Compared with say, Manhattan, we really don’t have a whole lot of gardens you might describe as urban in the Southwest. For the most part we are a land of suburban gardens and sprawling one-story homes. I even have one client with a plot of ranch land that stretches out—Texas style—for many square miles.
However, it is true that as land prices have risen, lots (and gardens!) have shrunk. Additionally, to fit the most square footage possible on an individual lot, new houses tend to be two stories tall.
For a garden designer this creates a few challenges. The areas I’m working in are often like narrow canyons or small courtyards, with limited sun.
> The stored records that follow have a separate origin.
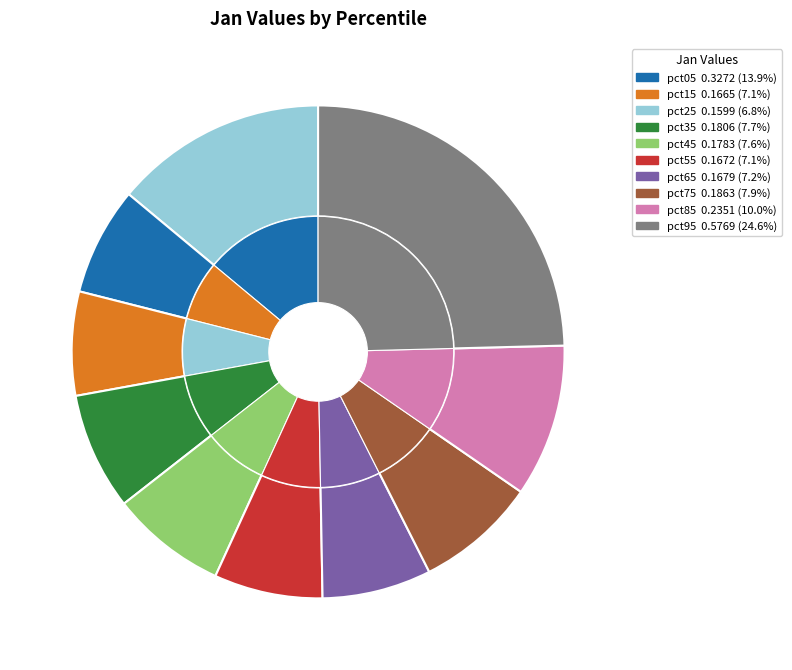

Combined, what portion of the pie is pct05 and pct35?

21.6%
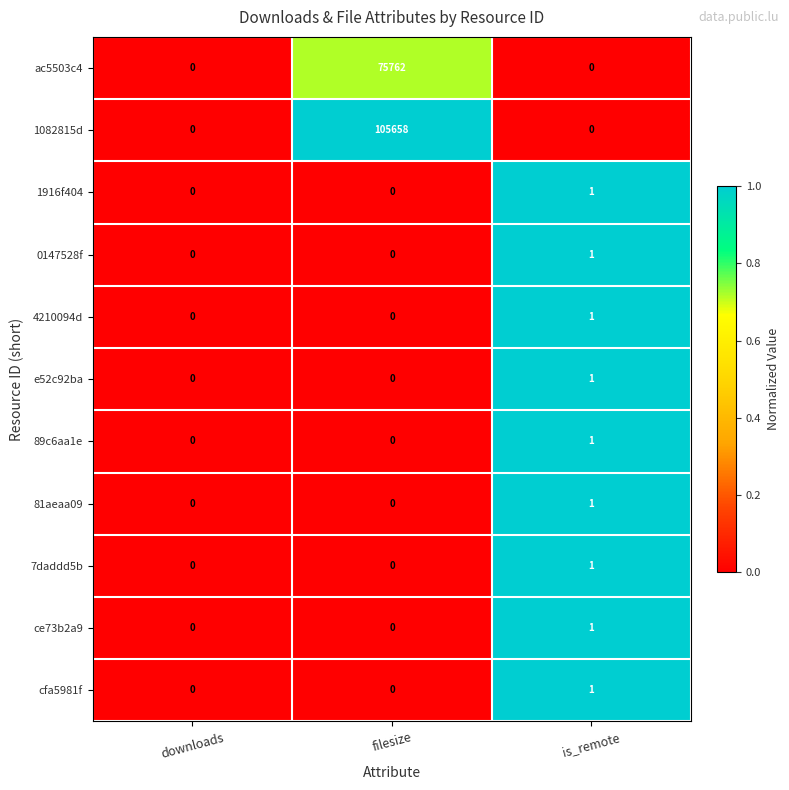

At which label does 81aeaa09 reach its peak?

is_remote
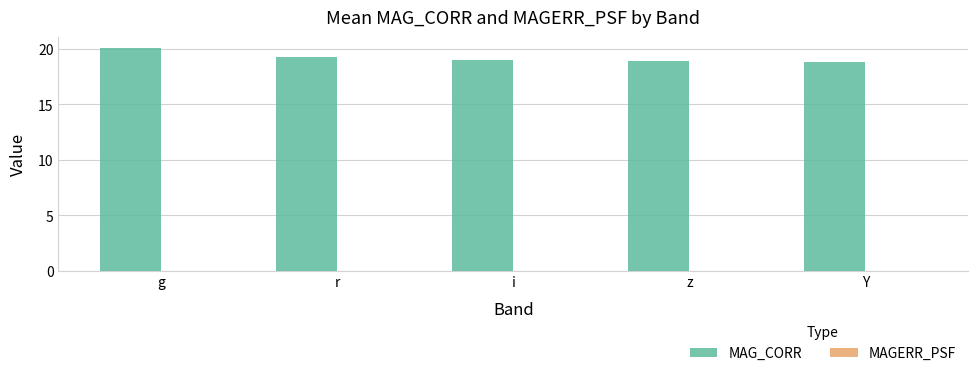

Is it true that MAG_CORR equals 26.5 at g?

False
These new yards are not wide enough to accommodate many of the plants (particularly trees) that I typically like to use in gardens. Since height is usually not a problem, one excellent solution is to grow things vertically.
Here are three of my favorite techniques for growing things vertically in urban spaces:
- Incorporate pot shelves in walls. This makes the wall more interesting and lets you have a garden with almost no footprint.
- Make a green screen with trellises and vines. This is another way to make a vertical surface multitextured and cool. Some of my favorite vines include yellow orchid vine (Callaeum macropterum) and tangerine beauty crossvine (Bignonia capreolata ‘Tangerine Beauty’).
- Train shrubs to grow upright. Using a couple of methods, you can make a shrub fit in a narrow space. Wrap the shrub with monofilament fishing line; or make a cage for it (something like a tomato cage).